No. Its not actually required, and is not really a secure way (IT Security wise) of handling it.
Access control is not only to prevent a authorized user to do prohibited things, but to limit damage if an attacker would in some way aquire a authorized user's credential. Then no "Break the glass" systems will prevent access, the attacker will just click through.
A better way of handling it, is to use terminal restrictions instead. This means that you give different access policies based on WHERE the access comes from.
For example, if the ambulance has a laptop or terminal, you could assign so this terminal can access any medical record, but then you have some limitation put in place that prevents abuse.
You could for example have that the dispatch center can set how many medical records that can be accessed during a "dispatch", since they know roughly how many people at the target location requiring medical attention.
Then in for example patient rooms, you can have so certain non-medical personell on-site responsible for a corridor or a set of rooms, can "book in" patients into the room, and "book out" patients from the room (but not access records). And ofcourse dispatch personell should be able to "book in" and "book out" patients from any room, but only patients that have partipicated in a recent "dispatch" so to say.
And same way here, physicians which "have" a patient, should also be able to "book in" and "book out" patients into any room in the facility.

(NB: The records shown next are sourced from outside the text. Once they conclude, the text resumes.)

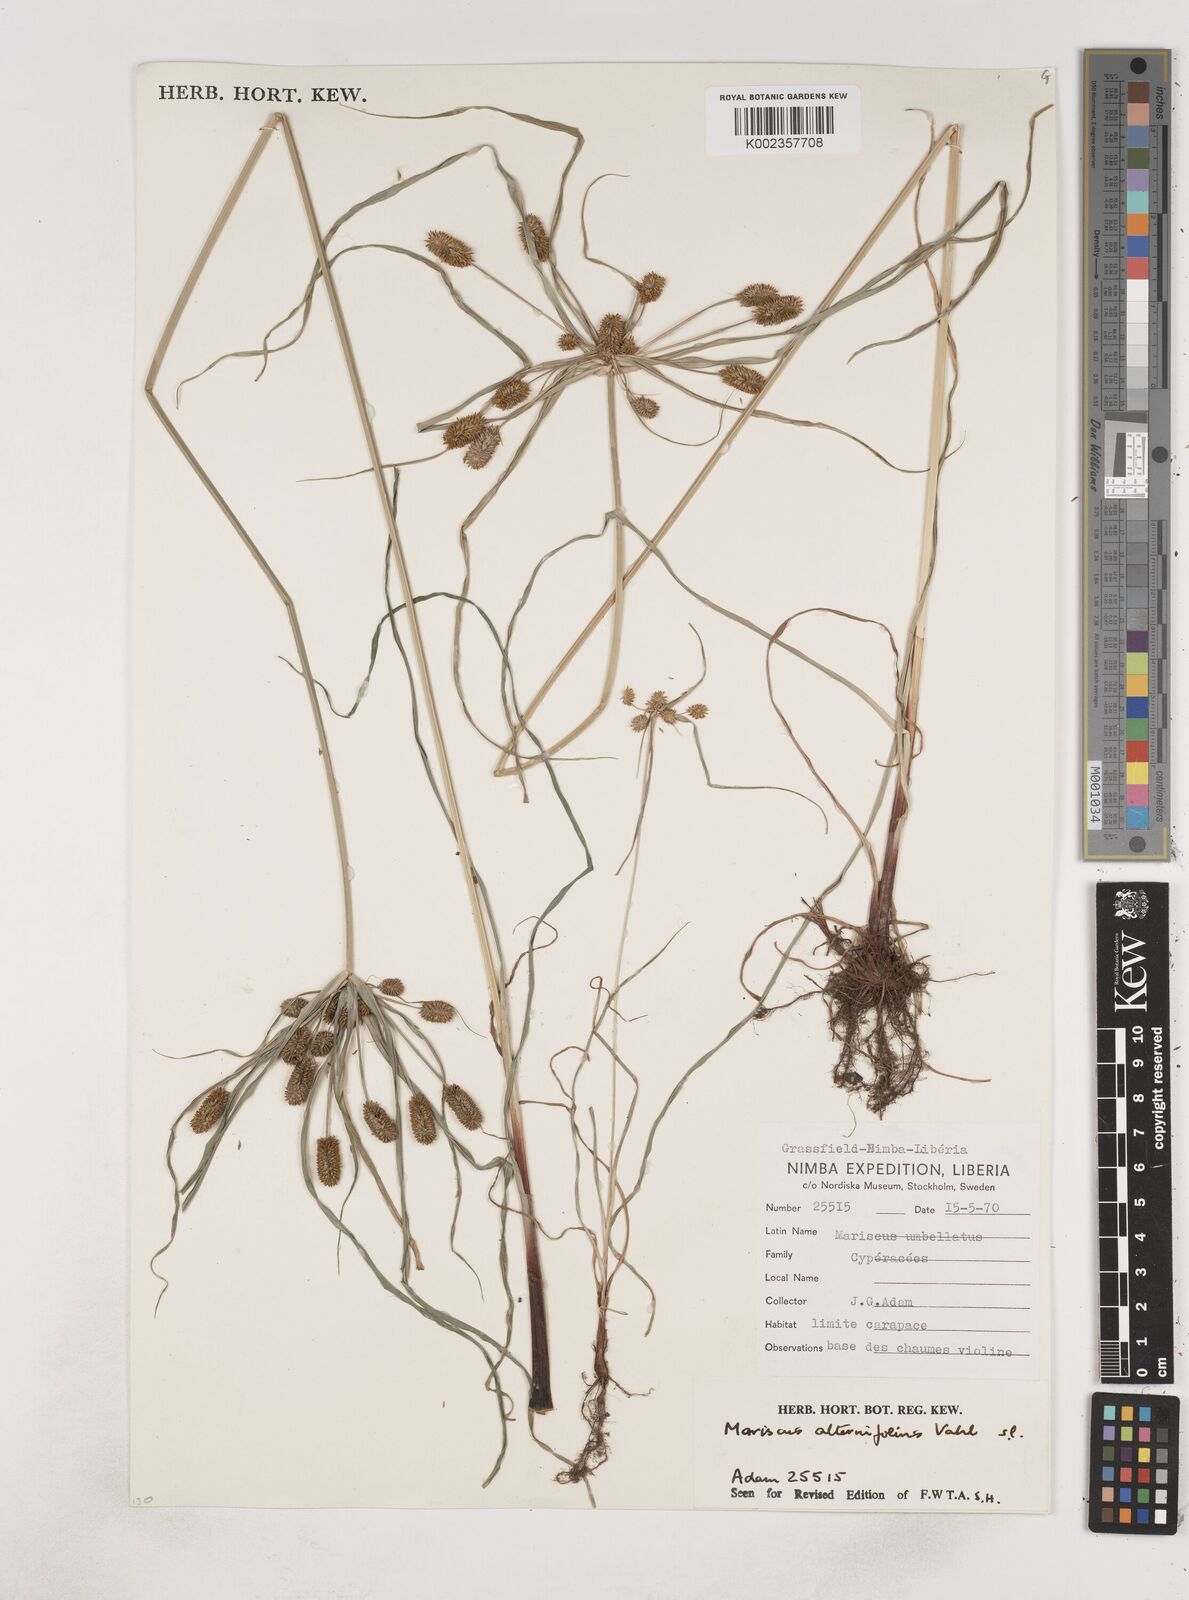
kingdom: Plantae
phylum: Tracheophyta
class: Liliopsida
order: Poales
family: Cyperaceae
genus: Cyperus
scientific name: Cyperus sublimis
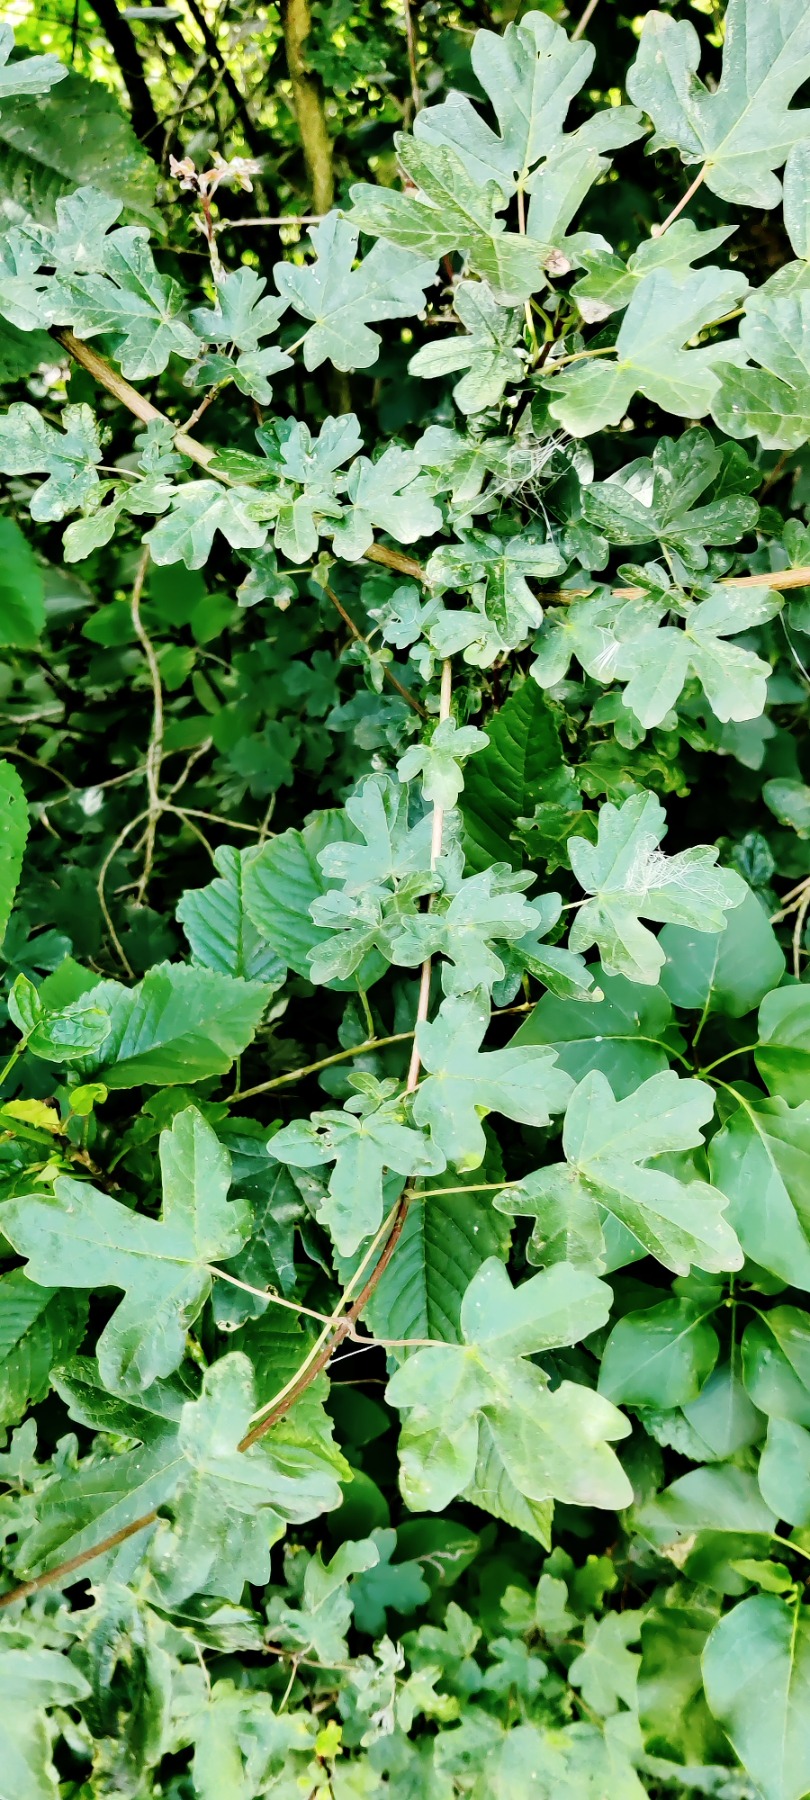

Any patient that is "booked in" that room, can then be accessed by ANY medical personell, but only from a terminal located in that particular room where the patient is "booked in".
And of course, no more patients than the room can hold should be able to be "booked in", and of course it should not be possible to "book in" patients "booked in" somewhere else, first the patient have to be released from the previous room first.
Using such limitations greatly increases security, because you can then totally block the possibility to access "foregin" medical records, while still allowing emergency response in emergency situations.